I started rewatching Clannad last week. I’ve viewed my favorite episodes of the series multiple times, but I’ve only made my way through the show in its entirety once. Based mostly on those particular episodes, my opinion of the series has risen over the years, and though I remembered thinking that it was often clunky when I first watched it, I assumed a rewatching would justify my elevated rating of the series. It hasn’t – not so far. Clannad is pretty and emotional and audacious…and clunky. I realize that if I’m going to complete this second-go-around, it won’t be easy (though the prize, I think, is worth the effort).
I used to rewatch shows all the time. When I first became an anime fan, I would watch the same series and movies over and over and over: Evangelion, Tenchi Muyo, Trigun, Princess Mononoke, Rurouni Kenshin. I’d memorize every bit of dialogue in those shows, and I can still pull out an article about any one of them just because I knew them so intimately. But these days, I rarely revisit these or other shows; there are just too many series available. I’d rather even watch new, mediocre shows than go back to my favorites.
I don’t think I’m alone. My guess is that while many of you probably have your “go to” selection of series that you’ll return to, the vast majority of your viewing is in “first time” watching. Experiencing the new is more worthy, it seems, than re-experiencing the past. While there’s worth is looking at the artistic integrity of some great series, like the storytelling of Wolf’s Rain or music of Kids on the Slope, or certainly in developing new content from some familiar series, like a blog post or school report, the choice between past and present seems clear.
But for its foibles, I feel like Clannad is teaching me that maybe newer isn’t the better choice. When I rewatched the first episode of Clannad, and in particular the scenes involving Nagisa, I got that feeling in my heart – you know, the one that twists you a little, makes you emotional, turns you a little sad, and even threatens to squeeze out some tears. “But wait!” I thought to myself. “I’m not supposed to feel this way for another forty-five episodes!”
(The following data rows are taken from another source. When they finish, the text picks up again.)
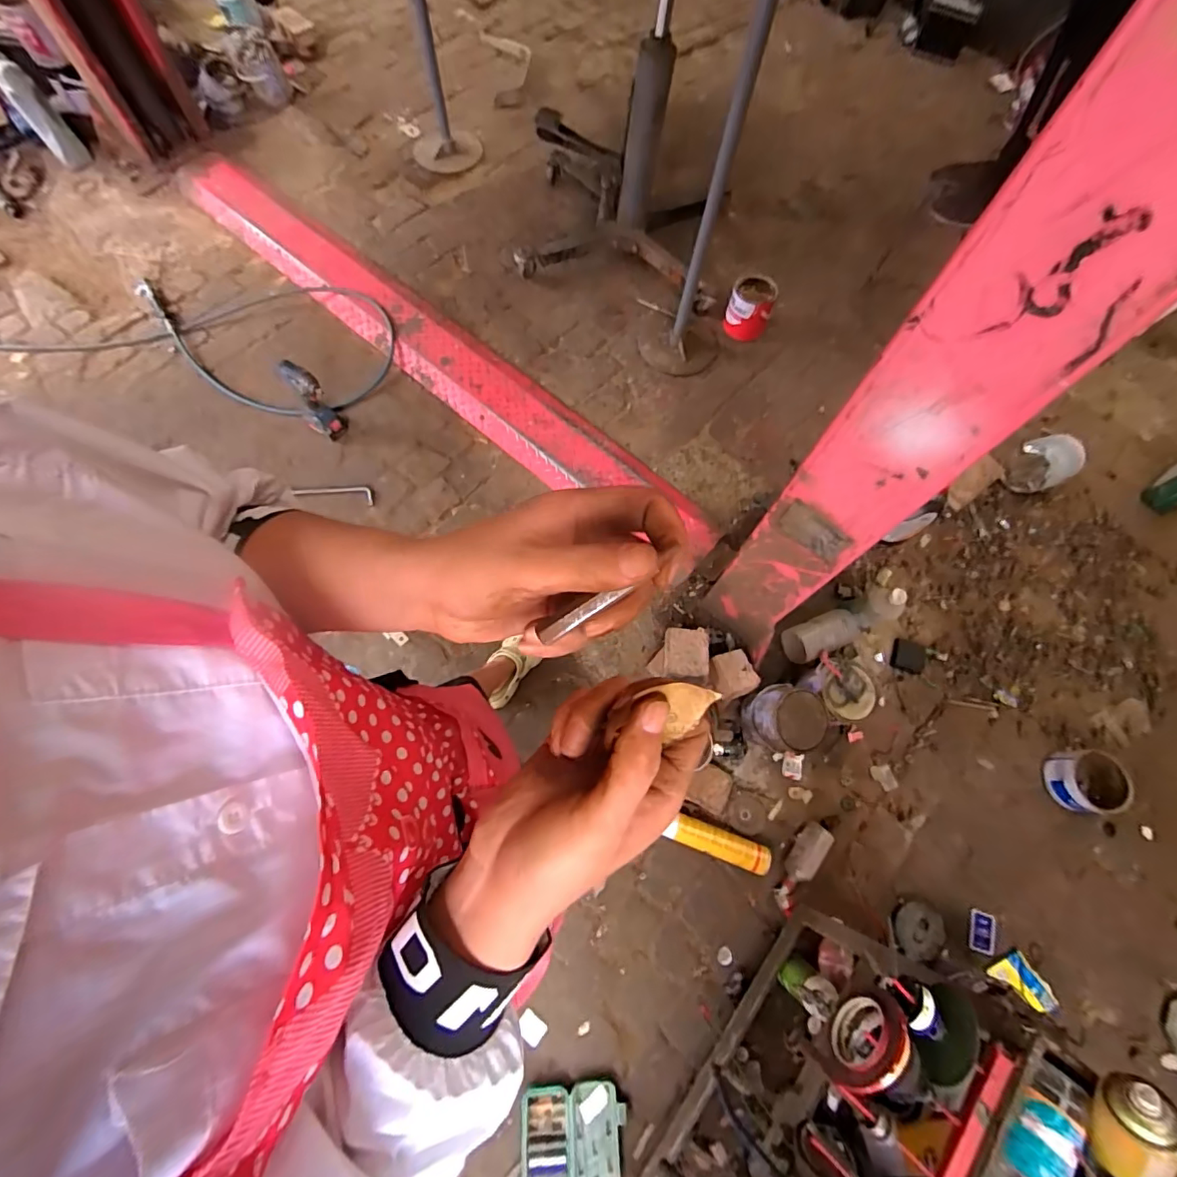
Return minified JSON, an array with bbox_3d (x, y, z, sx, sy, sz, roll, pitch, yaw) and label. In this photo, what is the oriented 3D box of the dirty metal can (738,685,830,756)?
[{"bbox_3d":[0.496,0.340,1.348,0.177,0.191,0.151,34,72,10],"label":"dirty metal can"}]

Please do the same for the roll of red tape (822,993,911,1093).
[{"bbox_3d":[0.345,0.561,0.640,0.112,0.108,0.041,-41,77,-15],"label":"roll of red tape"}]

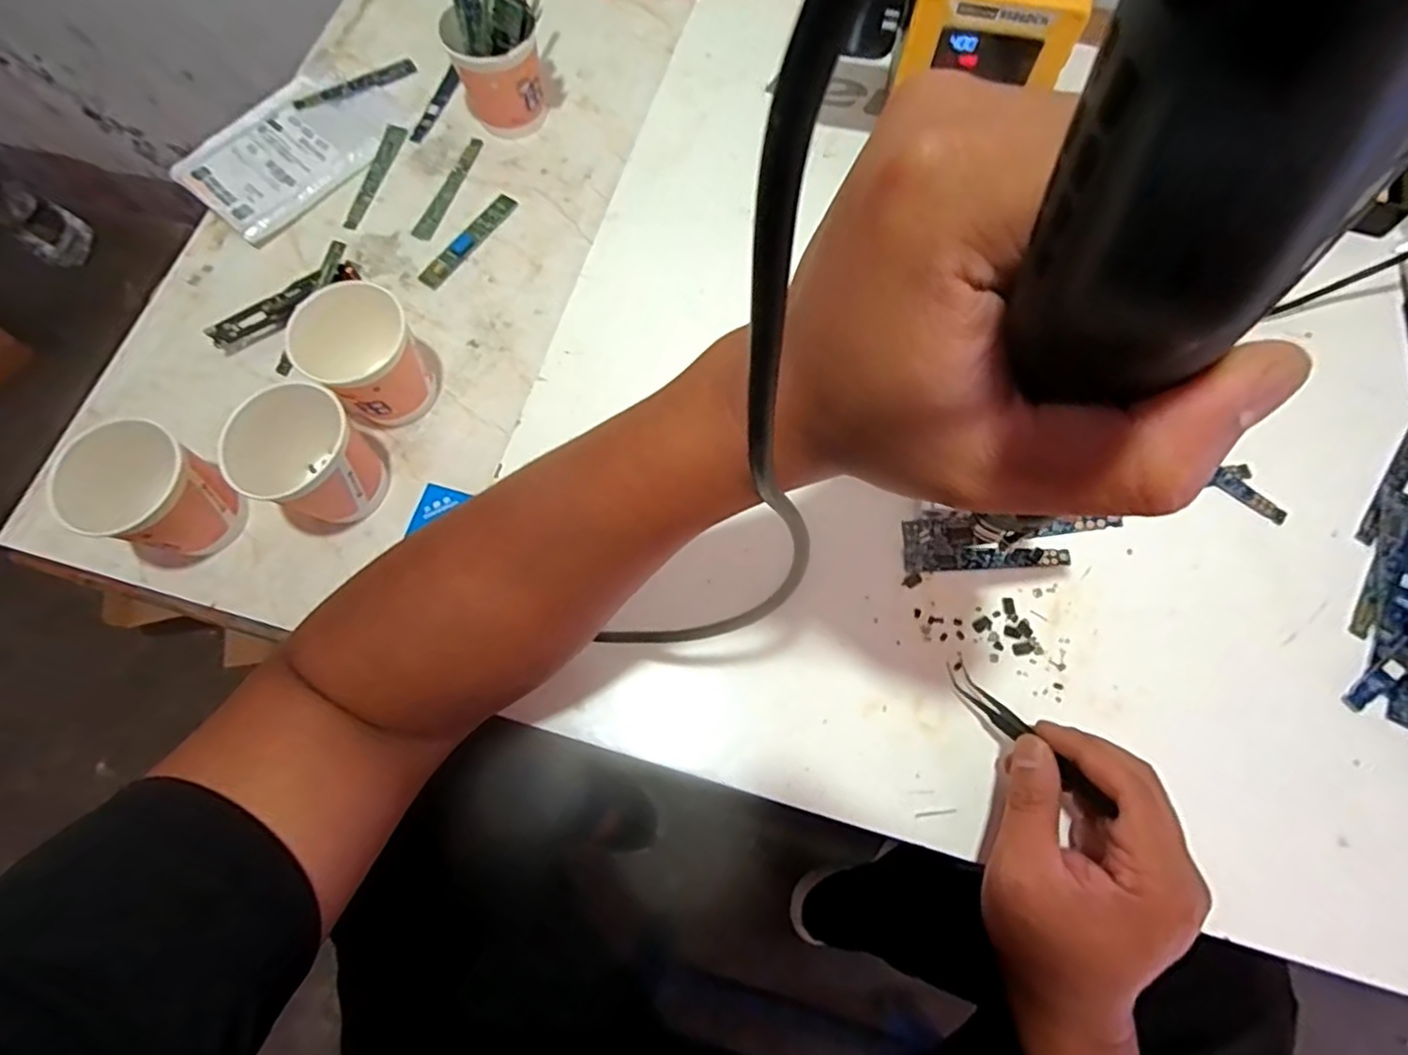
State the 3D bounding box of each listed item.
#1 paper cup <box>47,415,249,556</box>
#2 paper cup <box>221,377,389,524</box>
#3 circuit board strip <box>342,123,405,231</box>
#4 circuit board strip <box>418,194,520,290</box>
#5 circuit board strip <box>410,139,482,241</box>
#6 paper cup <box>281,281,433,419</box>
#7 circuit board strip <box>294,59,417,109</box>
[{"bbox_3d":[-0.323,-0.018,0.394,0.065,0.078,0.063,0,70,0],"label":"paper cup"},{"bbox_3d":[-0.233,-0.039,0.397,0.062,0.079,0.067,0,70,0],"label":"paper cup"},{"bbox_3d":[-0.257,-0.274,0.515,0.014,0.005,0.104,11,70,4],"label":"circuit board strip"},{"bbox_3d":[-0.176,-0.216,0.493,0.017,0.004,0.096,34,74,12],"label":"circuit board strip"},{"bbox_3d":[-0.198,-0.265,0.512,0.014,0.005,0.104,16,71,6],"label":"circuit board strip"},{"bbox_3d":[-0.211,-0.106,0.416,0.063,0.080,0.063,0,70,0],"label":"paper cup"},{"bbox_3d":[-0.288,-0.366,0.543,0.101,0.004,0.016,-27,72,-8],"label":"circuit board strip"}]

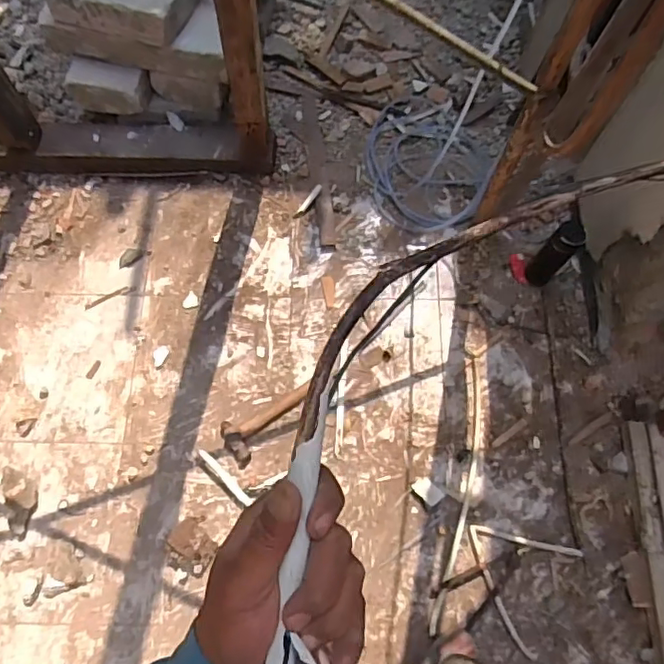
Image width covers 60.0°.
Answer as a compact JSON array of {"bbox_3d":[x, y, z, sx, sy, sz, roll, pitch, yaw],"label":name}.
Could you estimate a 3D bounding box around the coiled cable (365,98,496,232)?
[{"bbox_3d":[0.274,-0.507,1.658,0.352,0.058,0.468,-10,70,-5],"label":"coiled cable"}]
It’s true that I’ll never again be surprised by what happens in After Story – or by the last episode of Cowboy Bebop, or magic of Spirited Away, or addictiveness of The Perfect Insider. But I can feel the nostalgia I associated with those shows and relive a bit of what it was like to view them for the first time, long ago, but with the knowledge and excitement that what’s to come will deliver, because I won’t waste my time rewatching shows that I don’t find wonderful. This is in contract to how I approach new series, with a hope that they’ll turn out great, but no promise that they will.
I’m glad I felt that little shaking in my heart during episode one. It took me to a place in time when I was younger and less busy and more excited about anime. For a moment – and maybe for many moments in the next 52 episodes – I’ll remember the experience of who I used to be. And though perhaps less significant than viewing a photo or reading through a yearbook, I’m receiving the added benefit of entertainment, 22 minutes of story and animation in each episode as I enjoy myself in the now while reminiscing about myself in the past.
And while I can’t live there, I can’t deluge myself totally in nostalgia – I don’t have the time for it nor would I want to – I can slow down sometimes and remember how I used to be, which I think helps me become a better me now. Just as I would be missing something if I get too caught up in the ride of current shows, I miss the profound potential to love those around me more, to see people with kinder eyes if I relax, remember, and refix my gaze. The past then becomes something not just left to memories, but something better – that which reminds me of where I was while resisting the temptation to move back there, or even to stay fixed where I am now.